• [Work task] A faithful copy of all the data below, please; leave no line out.

Supplied data Block Start

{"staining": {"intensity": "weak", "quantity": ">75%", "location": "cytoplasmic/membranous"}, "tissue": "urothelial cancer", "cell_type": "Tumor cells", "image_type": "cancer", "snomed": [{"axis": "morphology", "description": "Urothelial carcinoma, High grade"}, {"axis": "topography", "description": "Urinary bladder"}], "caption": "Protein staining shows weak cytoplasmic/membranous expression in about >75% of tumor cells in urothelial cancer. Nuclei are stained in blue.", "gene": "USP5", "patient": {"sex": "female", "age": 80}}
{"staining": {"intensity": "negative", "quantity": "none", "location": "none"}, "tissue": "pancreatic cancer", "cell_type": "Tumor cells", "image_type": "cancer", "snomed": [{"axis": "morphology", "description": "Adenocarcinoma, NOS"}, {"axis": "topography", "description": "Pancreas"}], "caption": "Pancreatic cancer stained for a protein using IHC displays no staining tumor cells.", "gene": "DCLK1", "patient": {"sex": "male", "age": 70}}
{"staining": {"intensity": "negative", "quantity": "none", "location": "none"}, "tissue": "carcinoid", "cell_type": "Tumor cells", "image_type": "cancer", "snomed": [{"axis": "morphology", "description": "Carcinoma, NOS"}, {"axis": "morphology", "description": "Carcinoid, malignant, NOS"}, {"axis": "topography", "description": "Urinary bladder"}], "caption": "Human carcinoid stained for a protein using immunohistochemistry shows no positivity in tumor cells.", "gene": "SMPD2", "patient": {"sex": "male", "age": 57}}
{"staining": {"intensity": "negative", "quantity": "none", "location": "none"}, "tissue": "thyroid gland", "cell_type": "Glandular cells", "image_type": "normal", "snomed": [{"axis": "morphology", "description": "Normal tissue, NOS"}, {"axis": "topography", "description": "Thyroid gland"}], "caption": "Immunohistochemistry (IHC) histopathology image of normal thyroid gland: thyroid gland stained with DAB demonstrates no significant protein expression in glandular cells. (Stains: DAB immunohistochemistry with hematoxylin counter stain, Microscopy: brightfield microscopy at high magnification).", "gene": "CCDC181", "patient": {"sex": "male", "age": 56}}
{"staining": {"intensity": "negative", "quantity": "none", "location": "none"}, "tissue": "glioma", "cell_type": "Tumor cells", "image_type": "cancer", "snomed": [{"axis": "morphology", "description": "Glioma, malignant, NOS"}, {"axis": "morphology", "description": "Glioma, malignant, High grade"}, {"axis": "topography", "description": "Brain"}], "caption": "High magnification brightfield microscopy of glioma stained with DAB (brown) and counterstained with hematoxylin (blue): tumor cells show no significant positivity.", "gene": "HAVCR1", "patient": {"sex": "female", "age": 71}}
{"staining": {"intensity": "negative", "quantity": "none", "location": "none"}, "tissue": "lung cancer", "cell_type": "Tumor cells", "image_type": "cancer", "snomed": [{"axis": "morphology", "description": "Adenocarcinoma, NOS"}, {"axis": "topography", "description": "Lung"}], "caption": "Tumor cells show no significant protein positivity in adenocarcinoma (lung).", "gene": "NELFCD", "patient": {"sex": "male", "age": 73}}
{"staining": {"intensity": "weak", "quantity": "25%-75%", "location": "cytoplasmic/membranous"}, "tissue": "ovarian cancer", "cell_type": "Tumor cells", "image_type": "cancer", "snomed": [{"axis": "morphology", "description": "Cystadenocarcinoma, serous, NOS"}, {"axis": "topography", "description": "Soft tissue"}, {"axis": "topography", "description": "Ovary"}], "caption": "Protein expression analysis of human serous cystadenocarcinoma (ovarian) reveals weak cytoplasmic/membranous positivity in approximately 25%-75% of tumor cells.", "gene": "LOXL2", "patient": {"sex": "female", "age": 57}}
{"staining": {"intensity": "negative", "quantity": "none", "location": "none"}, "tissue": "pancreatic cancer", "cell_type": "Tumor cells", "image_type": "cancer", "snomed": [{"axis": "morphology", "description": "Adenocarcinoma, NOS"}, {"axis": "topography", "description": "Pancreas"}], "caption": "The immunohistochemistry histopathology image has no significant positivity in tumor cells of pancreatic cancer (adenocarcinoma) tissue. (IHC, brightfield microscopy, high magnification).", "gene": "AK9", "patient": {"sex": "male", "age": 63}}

Supplied data Block End

• [Exercise answer]
{"staining": {"intensity": "weak", "quantity": ">75%", "location": "cytoplasmic/membranous"}, "tissue": "urothelial cancer", "cell_type": "Tumor cells", "image_type": "cancer", "snomed": [{"axis": "morphology", "description": "Urothelial carcinoma, High grade"}, {"axis": "topography", "description": "Urinary bladder"}], "caption": "Protein staining shows weak cytoplasmic/membranous expression in about >75% of tumor cells in urothelial cancer. Nuclei are stained in blue.", "gene": "USP5", "patient": {"sex": "female", "age": 80}}
{"staining": {"intensity": "negative", "quantity": "none", "location": "none"}, "tissue": "pancreatic cancer", "cell_type": "Tumor cells", "image_type": "cancer", "snomed": [{"axis": "morphology", "description": "Adenocarcinoma, NOS"}, {"axis": "topography", "description": "Pancreas"}], "caption": "Pancreatic cancer stained for a protein using IHC displays no staining tumor cells.", "gene": "DCLK1", "patient": {"sex": "male", "age": 70}}
{"staining": {"intensity": "negative", "quantity": "none", "location": "none"}, "tissue": "carcinoid", "cell_type": "Tumor cells", "image_type": "cancer", "snomed": [{"axis": "morphology", "description": "Carcinoma, NOS"}, {"axis": "morphology", "description": "Carcinoid, malignant, NOS"}, {"axis": "topography", "description": "Urinary bladder"}], "caption": "Human carcinoid stained for a protein using immunohistochemistry shows no positivity in tumor cells.", "gene": "SMPD2", "patient": {"sex": "male", "age": 57}}
{"staining": {"intensity": "negative", "quantity": "none", "location": "none"}, "tissue": "thyroid gland", "cell_type": "Glandular cells", "image_type": "normal", "snomed": [{"axis": "morphology", "description": "Normal tissue, NOS"}, {"axis": "topography", "description": "Thyroid gland"}], "caption": "Immunohistochemistry (IHC) histopathology image of normal thyroid gland: thyroid gland stained with DAB demonstrates no significant protein expression in glandular cells. (Stains: DAB immunohistochemistry with hematoxylin counter stain, Microscopy: brightfield microscopy at high magnification).", "gene": "CCDC181", "patient": {"sex": "male", "age": 56}}
{"staining": {"intensity": "negative", "quantity": "none", "location": "none"}, "tissue": "glioma", "cell_type": "Tumor cells", "image_type": "cancer", "snomed": [{"axis": "morphology", "description": "Glioma, malignant, NOS"}, {"axis": "morphology", "description": "Glioma, malignant, High grade"}, {"axis": "topography", "description": "Brain"}], "caption": "High magnification brightfield microscopy of glioma stained with DAB (brown) and counterstained with hematoxylin (blue): tumor cells show no significant positivity.", "gene": "HAVCR1", "patient": {"sex": "female", "age": 71}}
{"staining": {"intensity": "negative", "quantity": "none", "location": "none"}, "tissue": "lung cancer", "cell_type": "Tumor cells", "image_type": "cancer", "snomed": [{"axis": "morphology", "description": "Adenocarcinoma, NOS"}, {"axis": "topography", "description": "Lung"}], "caption": "Tumor cells show no significant protein positivity in adenocarcinoma (lung).", "gene": "NELFCD", "patient": {"sex": "male", "age": 73}}
{"staining": {"intensity": "weak", "quantity": "25%-75%", "location": "cytoplasmic/membranous"}, "tissue": "ovarian cancer", "cell_type": "Tumor cells", "image_type": "cancer", "snomed": [{"axis": "morphology", "description": "Cystadenocarcinoma, serous, NOS"}, {"axis": "topography", "description": "Soft tissue"}, {"axis": "topography", "description": "Ovary"}], "caption": "Protein expression analysis of human serous cystadenocarcinoma (ovarian) reveals weak cytoplasmic/membranous positivity in approximately 25%-75% of tumor cells.", "gene": "LOXL2", "patient": {"sex": "female", "age": 57}}
{"staining": {"intensity": "negative", "quantity": "none", "location": "none"}, "tissue": "pancreatic cancer", "cell_type": "Tumor cells", "image_type": "cancer", "snomed": [{"axis": "morphology", "description": "Adenocarcinoma, NOS"}, {"axis": "topography", "description": "Pancreas"}], "caption": "The immunohistochemistry histopathology image has no significant positivity in tumor cells of pancreatic cancer (adenocarcinoma) tissue. (IHC, brightfield microscopy, high magnification).", "gene": "AK9", "patient": {"sex": "male", "age": 63}}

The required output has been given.